Like most deaths, our magazine’s was sudden. Ultimately, no final issue was assembled, but the spirit of creation-alongside-mourning embodied in our final dissolution’s cadaverous prompt (see here) continues to chill our bones, haunting much of the work we do in Dissolve’s current iteration, and elsewhere …

Looking back, we fondly remember the community that emerged around Dissolve: our launch parties, a fundraising event full of artist-made merchandise and giveaways, many late night editing marathons, back-and-forth and in-depth correspondence with artists and writers, and the innumerable insights and creative projects that coalesced through the project.

Dissolve was on an extended hiatus from 2019-2021 and is pleased to return with new projects, offerings, and a fresh digital patina. Take a wander through our website, full of Happenings (news), Musings (essays, interviews, and reviews), a Salon (of offerings), and Past Issues, some of which we have recollected and re-released here. Like the “stone and flesh” of Soviet statuary described in Jyoti Arvey’s piece for the Bureau of Longitudes, we discovered many of our announcements and a few projects that should have been issues but had fallen somewhere offscreen at the time they were created. Our sixth and seventh issues come out of this process of restoration.

The collection of essays found in Issue 6, retitled Pre/histories of Protest, were received with the intention of creating a response to the one-year anniversary of the Women’s March on Washington of 2017. Essays trickled in around the time of the launch, which were posted to Trace, but others took form months later. Reassembled here and assigned their original date, the four pieces constitute a fascinating dive into our thoughts on protest and patriarchy at the end of the first year of a presidency that reoriented our lives and senses of time, urgency, and anger.

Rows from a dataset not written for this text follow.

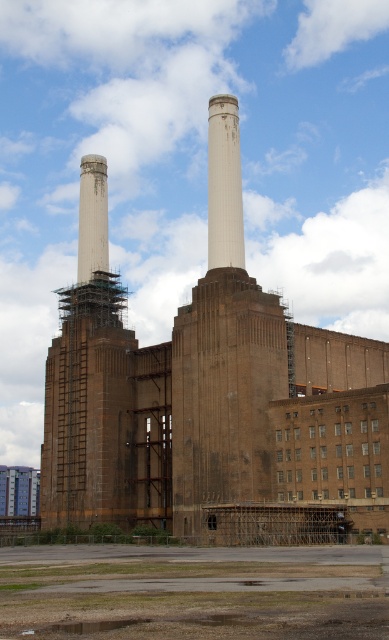
Does brown brick factory at center have a lesser width compared to white concrete chimney at center?

No, brown brick factory at center is not thinner than white concrete chimney at center.

Who is positioned more to the right, brown brick factory at center or white concrete chimney at center?

white concrete chimney at center

Which is in front, point (369, 339) or point (234, 196)?

Point (234, 196) is in front.

This screenshot has width=389, height=640. I want to click on brown brick factory at center, so click(x=212, y=416).

Can you confirm if brown brick chimney at left is wider than white concrete chimney at center?

Yes, brown brick chimney at left is wider than white concrete chimney at center.

In the scene shown: Who is shorter, brown brick chimney at left or white concrete chimney at center?

white concrete chimney at center

Which is behind, point (91, 157) or point (234, 204)?

The point (91, 157) is more distant.

Locate an element on the screen. brown brick chimney at left is located at coordinates click(87, 380).

Which of these two, brown brick factory at center or green leafy plant at lower center, stands shorter?

Standing shorter between the two is green leafy plant at lower center.

Does point (301, 445) come behind point (73, 529)?

No, it is not.

Find the location of a particular element. brown brick factory at center is located at coordinates (212, 416).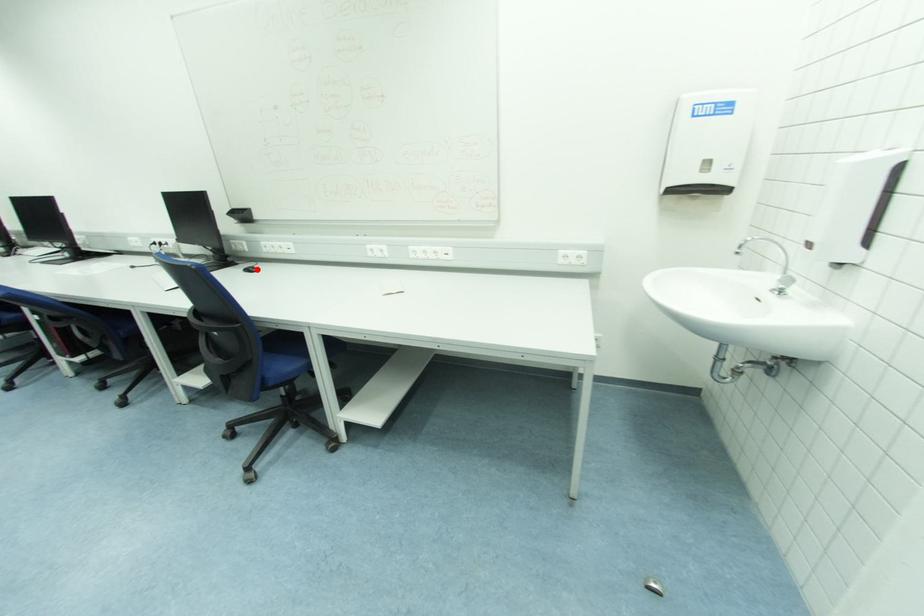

Issue 7: The Bureau of Longitudes was established as an offsite “exploratory office” of Dissolve with its own graphic design scheme and a separate website. Functioning as a site for archiving accounts of place, the project was organized by each topic’s degrees of latitude and longitude. This Bureau might be imagined as a cyclical catalog of the globe, or perhaps an encyclopedia in the round. Upon its first volume, the Bureau delved into research on the absurdities and contradictions of globally-organized space with six articles and artist projects that considered the architectures and hierarchies of locales around the globe. In 2021, discovering that its original website had become defunct, our editor Christopher Squier migrated the volume to Dissolve where it has taken its place as our seventh issue.